The medication you are taking could be causing the visual disturbances to occur more frequently. Please contact your doctor and your ophthalmologist and let them know your situation.

Question from Canada
*For 4 days now, my left eyeball hurts when I blink, which then gives me a headache.  I wear glasses, but have never experienced this before.  I have an appointment to see a doctor at the end of this week, but was hoping I could find out something here to ease my mind until then. Thank you.

It was wise for you to make an appointment to see your eye doctor.  Eye dryness, or inflammation of the eye can cause eye soreness. If you notice any other symptoms such as sensitivity to light or blurred vision you should call you eye doctor office and let them know.

Question from Ohio

If you are concerned it never hurts to get a second opinion. If you have been straining to see with out glasses then wearing the glasses will give your eyes some relief. You could be experiencing some eye dryness too. You might try some over the counter lubricating drops to see if that takes away the pain and redness. If you are looking at a computer screen or reading often that can cause your eyes to be stressed.

Question from the USA
*I noticed a blue ring around my mother's iris today.  Her eyes also look cloudy.  She said her vision is fine but I've noticed that it is getting more difficult for her to read.  What is this a symptom of?
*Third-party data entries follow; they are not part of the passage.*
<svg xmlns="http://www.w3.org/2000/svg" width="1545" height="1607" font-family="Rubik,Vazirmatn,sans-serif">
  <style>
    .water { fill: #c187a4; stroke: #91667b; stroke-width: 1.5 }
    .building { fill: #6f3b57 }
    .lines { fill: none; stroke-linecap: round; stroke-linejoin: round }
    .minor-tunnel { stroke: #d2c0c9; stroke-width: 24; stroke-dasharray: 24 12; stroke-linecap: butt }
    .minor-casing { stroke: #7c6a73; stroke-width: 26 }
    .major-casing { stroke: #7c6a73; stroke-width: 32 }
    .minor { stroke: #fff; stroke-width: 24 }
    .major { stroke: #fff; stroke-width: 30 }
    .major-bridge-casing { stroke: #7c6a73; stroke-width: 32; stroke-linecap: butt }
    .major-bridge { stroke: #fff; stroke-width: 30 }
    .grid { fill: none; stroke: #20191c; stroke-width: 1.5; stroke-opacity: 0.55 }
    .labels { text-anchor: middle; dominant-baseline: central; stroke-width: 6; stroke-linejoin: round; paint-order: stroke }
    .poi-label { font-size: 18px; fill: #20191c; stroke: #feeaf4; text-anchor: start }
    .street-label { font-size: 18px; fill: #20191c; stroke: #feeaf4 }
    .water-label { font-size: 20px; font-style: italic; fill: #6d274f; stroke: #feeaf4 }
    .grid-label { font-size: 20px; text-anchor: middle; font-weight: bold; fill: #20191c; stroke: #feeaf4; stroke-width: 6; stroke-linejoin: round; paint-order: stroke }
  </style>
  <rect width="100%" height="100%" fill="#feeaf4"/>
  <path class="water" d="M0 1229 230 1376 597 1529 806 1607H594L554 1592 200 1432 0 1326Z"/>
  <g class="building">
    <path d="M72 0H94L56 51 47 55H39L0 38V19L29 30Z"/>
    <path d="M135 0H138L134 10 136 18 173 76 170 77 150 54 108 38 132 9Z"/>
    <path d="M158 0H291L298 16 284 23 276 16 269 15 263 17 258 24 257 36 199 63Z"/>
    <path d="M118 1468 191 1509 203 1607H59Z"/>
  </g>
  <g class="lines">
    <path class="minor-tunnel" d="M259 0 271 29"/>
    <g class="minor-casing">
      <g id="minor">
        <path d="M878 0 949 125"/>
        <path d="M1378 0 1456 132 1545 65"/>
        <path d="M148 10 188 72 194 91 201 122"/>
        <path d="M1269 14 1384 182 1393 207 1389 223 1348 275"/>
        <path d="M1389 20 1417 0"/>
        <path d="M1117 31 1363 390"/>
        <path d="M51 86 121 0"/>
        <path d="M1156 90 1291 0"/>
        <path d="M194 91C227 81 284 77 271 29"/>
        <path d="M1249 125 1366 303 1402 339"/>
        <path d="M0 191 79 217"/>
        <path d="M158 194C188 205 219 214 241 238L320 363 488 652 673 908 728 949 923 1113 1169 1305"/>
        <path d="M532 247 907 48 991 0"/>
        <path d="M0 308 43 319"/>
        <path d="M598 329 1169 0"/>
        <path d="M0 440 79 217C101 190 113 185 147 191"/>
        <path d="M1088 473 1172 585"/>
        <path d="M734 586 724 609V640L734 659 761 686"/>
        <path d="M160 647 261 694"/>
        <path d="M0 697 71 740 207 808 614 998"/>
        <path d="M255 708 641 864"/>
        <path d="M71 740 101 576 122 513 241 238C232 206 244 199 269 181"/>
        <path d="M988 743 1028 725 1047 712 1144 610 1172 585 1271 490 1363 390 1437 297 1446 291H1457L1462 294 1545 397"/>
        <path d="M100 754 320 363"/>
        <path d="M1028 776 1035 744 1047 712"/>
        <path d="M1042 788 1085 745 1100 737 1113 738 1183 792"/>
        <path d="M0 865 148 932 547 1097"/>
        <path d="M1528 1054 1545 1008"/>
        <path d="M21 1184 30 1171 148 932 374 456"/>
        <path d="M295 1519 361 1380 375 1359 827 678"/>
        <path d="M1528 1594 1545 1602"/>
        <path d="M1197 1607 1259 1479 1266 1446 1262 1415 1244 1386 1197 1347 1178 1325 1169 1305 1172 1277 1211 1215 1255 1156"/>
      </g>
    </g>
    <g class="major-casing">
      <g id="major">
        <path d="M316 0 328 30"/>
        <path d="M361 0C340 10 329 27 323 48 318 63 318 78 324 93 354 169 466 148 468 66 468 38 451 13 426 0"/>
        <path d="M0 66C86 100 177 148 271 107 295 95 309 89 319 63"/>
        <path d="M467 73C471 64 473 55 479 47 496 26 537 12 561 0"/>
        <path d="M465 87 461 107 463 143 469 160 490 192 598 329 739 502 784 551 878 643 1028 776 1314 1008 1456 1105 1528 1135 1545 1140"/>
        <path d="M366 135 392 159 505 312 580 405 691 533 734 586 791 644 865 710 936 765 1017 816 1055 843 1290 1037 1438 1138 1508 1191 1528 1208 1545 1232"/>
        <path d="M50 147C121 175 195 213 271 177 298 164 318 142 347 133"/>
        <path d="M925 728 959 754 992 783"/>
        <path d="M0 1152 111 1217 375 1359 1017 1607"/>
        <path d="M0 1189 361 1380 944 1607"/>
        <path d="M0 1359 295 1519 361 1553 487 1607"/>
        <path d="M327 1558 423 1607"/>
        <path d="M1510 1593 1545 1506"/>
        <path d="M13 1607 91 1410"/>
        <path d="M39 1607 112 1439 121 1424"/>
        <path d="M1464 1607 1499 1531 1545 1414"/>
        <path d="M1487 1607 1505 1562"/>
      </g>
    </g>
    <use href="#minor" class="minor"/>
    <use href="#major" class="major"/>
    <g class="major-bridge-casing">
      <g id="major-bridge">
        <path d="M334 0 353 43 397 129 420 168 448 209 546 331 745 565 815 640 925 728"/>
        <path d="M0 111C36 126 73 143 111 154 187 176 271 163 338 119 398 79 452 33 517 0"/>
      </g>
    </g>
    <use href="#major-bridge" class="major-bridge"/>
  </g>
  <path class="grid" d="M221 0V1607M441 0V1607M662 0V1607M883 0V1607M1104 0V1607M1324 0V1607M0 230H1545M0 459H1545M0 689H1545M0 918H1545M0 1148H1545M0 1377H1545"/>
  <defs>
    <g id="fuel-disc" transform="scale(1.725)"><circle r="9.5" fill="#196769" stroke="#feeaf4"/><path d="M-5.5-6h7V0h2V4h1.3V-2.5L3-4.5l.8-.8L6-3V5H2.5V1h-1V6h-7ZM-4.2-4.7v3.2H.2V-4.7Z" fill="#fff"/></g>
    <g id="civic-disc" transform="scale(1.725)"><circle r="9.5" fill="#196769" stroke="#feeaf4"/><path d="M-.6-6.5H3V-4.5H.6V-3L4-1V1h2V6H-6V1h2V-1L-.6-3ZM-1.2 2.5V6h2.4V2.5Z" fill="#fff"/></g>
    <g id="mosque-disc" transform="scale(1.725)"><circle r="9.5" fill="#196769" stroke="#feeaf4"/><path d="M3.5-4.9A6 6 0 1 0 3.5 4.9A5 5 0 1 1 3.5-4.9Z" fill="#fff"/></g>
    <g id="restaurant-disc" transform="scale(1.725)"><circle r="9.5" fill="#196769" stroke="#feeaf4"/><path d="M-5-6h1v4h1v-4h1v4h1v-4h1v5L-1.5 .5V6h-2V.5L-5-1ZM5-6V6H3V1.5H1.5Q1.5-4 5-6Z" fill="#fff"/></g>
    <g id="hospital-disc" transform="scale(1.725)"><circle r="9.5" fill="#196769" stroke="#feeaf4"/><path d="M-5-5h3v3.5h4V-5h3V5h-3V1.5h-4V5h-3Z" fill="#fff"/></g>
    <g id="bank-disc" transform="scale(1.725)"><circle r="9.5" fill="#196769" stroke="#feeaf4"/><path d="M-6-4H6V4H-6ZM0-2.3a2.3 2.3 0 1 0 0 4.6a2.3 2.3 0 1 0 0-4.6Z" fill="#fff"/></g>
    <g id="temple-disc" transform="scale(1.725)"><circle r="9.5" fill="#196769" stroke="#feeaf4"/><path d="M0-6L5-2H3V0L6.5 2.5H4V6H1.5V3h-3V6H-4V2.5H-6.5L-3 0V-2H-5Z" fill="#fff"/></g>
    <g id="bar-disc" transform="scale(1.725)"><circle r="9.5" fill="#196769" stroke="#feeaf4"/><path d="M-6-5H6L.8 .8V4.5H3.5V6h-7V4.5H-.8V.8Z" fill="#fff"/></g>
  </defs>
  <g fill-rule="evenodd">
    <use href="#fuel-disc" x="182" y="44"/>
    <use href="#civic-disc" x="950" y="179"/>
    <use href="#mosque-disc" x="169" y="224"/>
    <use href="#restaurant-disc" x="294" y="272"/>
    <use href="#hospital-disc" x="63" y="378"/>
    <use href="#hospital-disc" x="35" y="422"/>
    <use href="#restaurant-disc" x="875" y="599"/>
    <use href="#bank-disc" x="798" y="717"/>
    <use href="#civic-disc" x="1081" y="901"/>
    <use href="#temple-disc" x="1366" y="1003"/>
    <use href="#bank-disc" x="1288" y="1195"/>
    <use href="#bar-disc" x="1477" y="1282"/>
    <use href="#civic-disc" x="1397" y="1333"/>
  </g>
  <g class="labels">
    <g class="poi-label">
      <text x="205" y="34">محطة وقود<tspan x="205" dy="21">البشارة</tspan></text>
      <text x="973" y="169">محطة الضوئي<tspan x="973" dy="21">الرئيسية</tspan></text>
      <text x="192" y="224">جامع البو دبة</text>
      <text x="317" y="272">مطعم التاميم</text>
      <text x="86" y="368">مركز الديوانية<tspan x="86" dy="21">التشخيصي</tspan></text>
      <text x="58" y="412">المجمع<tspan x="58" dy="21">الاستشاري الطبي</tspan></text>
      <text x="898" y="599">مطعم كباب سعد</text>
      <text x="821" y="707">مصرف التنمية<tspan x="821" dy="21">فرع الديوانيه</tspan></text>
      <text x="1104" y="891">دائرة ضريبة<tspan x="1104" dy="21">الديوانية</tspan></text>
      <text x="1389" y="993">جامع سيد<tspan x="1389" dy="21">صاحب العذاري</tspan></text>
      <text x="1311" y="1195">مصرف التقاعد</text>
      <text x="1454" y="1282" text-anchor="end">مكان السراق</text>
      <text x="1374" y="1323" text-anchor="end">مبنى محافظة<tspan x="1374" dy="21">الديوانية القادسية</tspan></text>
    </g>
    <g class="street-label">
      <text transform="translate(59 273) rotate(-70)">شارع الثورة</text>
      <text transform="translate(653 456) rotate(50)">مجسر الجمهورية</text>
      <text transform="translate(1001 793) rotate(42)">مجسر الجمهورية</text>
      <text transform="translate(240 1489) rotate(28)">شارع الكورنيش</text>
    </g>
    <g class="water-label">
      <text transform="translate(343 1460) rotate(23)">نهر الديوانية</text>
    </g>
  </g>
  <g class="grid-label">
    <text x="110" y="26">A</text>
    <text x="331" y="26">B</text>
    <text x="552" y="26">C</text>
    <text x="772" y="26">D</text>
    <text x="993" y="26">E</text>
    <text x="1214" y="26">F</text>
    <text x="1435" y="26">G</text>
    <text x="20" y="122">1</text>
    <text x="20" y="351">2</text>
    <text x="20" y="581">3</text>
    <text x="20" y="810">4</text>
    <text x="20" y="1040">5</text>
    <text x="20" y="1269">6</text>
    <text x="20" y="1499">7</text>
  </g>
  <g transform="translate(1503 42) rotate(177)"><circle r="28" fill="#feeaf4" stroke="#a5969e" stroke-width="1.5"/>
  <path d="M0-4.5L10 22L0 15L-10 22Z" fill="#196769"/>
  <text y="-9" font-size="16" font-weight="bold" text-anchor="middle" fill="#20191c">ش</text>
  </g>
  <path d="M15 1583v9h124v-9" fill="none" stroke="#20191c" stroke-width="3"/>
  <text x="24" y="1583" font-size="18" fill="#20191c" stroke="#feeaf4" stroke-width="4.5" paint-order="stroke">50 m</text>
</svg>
The medical term for the ring around your mom’s iris is called arcus and it occurs with age. Treatment is not necessary as it rarely interferes with vision. If you notice that her pupil area looks cloudy she could be developing cataracts which also can appear with age. It would be wise for her to make an appointment with her eye doctor if she hasn’t already.

Question from the USA
*I realize that this is probably not the type of question that you answer, but I was wondering if it would be better to get disposable contacts, or better vise versa. I don't have a RX and I am 15 years old and want to enhance my eye color. My other question is which one is less expensive and another question would be, would this hurt my eyes at all. I have no problem with my eyes, but I am still concerned with them (obviously). Okay, and I am sorry, but I have another question. How much would the cheapest contacts cost? Thank you so much.

It is important to have an eye exam with a contact lens fitting to receive colored contacts even if you do not need them to see. Contact lenses are medical devices and if they are not fitted properly can cause corneal ulcers, eye infection and corneal inflammation. Many places often have specials on colored contacts and the prices vary depending on your current eye color. Opaque contact lenses or ones that change brown eyes blue cost more than ones that enhance your current eye color. Please look in your local telephone directory and check around for various prices.